The equipment bay for my little rover Micro Sawppy Beta 2 (MSB2) had enough space for the temporary setup of Raspberry Pi 3 and Adafruit PWM/Servo HAT along with all wires and a battery. However, I'm trying to think ahead to more elaborate setups and how I might accommodate their needs. One obvious concern is that bigger computers would need more space and bigger batteries, both competing for room inside the equipment bay.

Mars rover engineers at JPL had already encountered this problem and we can see their solution: Curiosity and Perseverance draw their electrical power from a radioisotope thermoelectric generator (RTG). Unlike their predecessors, who drew electrical power from solar panels that imposed a lot of operational limitations. Mars-bound RTG are large and bulky devices bolted prominently to the rear of those two rovers, giving them a very distinctive rump. Since MSB2 tries to look like the big rovers, it will also have a similar-looking attachment to the back, so we might as well make it serve the same purpose! (And to be clear I meant power supply, not a radioactive generator.)

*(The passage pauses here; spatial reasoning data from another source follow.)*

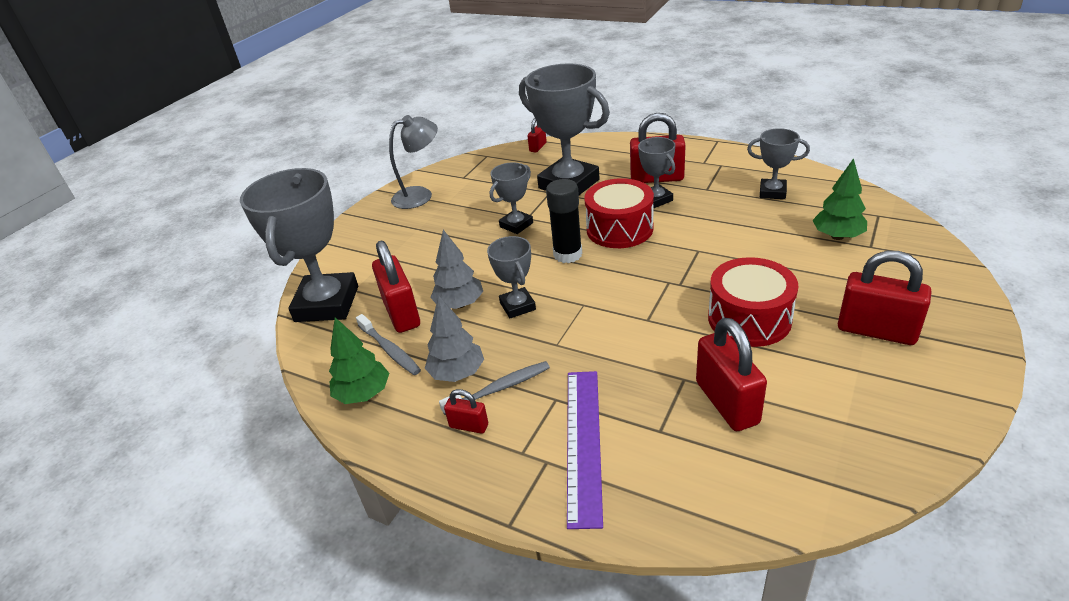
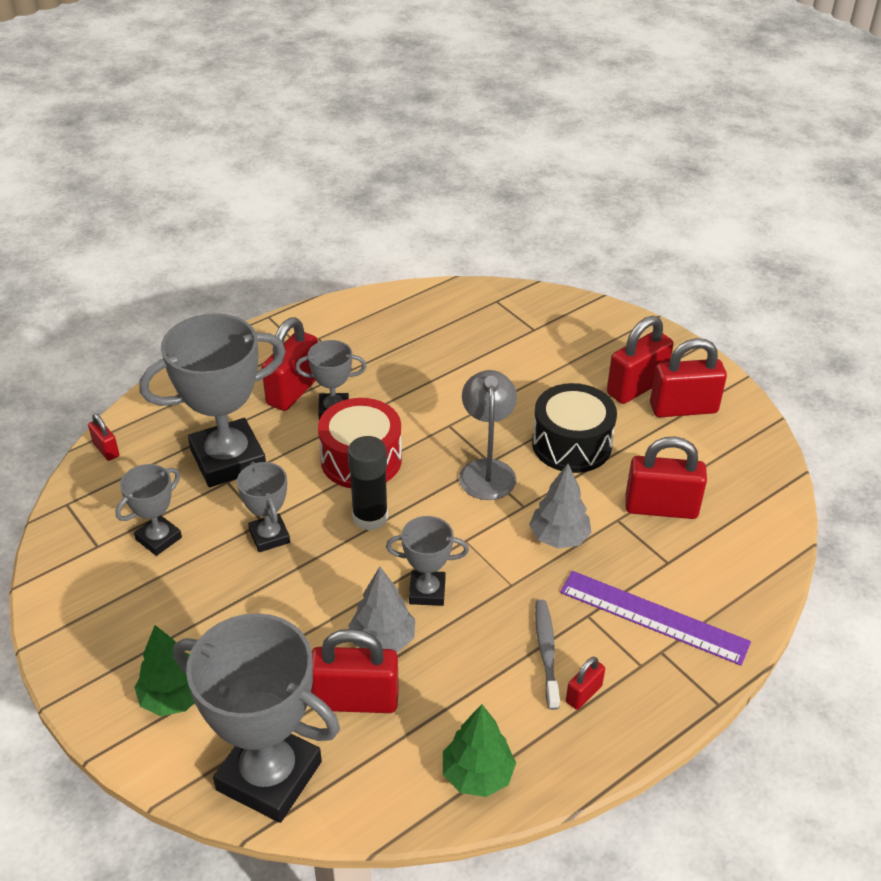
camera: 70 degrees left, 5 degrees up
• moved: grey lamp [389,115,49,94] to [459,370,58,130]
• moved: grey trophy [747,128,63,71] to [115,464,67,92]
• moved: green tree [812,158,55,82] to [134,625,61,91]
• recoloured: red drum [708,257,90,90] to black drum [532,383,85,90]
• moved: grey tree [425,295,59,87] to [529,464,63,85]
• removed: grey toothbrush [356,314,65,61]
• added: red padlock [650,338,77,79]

Since MSB2 could fit its battery inside the main body, I didn't need to make this faux RTG functional just yet. For MSB2 it is only a test run mockup without any paths for power wiring. I found that if I made it according to proper scale, the mock RTG would be (just barely) large enough to accommodate a single 18650 lithium-ion cell. It also looks pretty easy to make the chamber easily accessible, so the battery could be swapped out.

But with that success, my ambition grew: what if I could find a little more room? I could accommodate a USB power bank built around a single 18650 cell. If micro Sawppy could be built to run off a commodity USB power bank, that would make it a lot more beginner friendly. First, the construction would be simpler and second, beginners would be spared the learning curve of working directly with infamously temperamental lithium ion battery cells.

So that's another research project: what are the power requirements for a micro rover, and would it fit within the power delivery capabilities of a USB power bank? I know this specific USB power bank in my picture doesn't have the grunt to keep a Pi 3 running, so it is another motivation to scale down from the current electronics configuration to make room in the power budget for other component like a robot arm.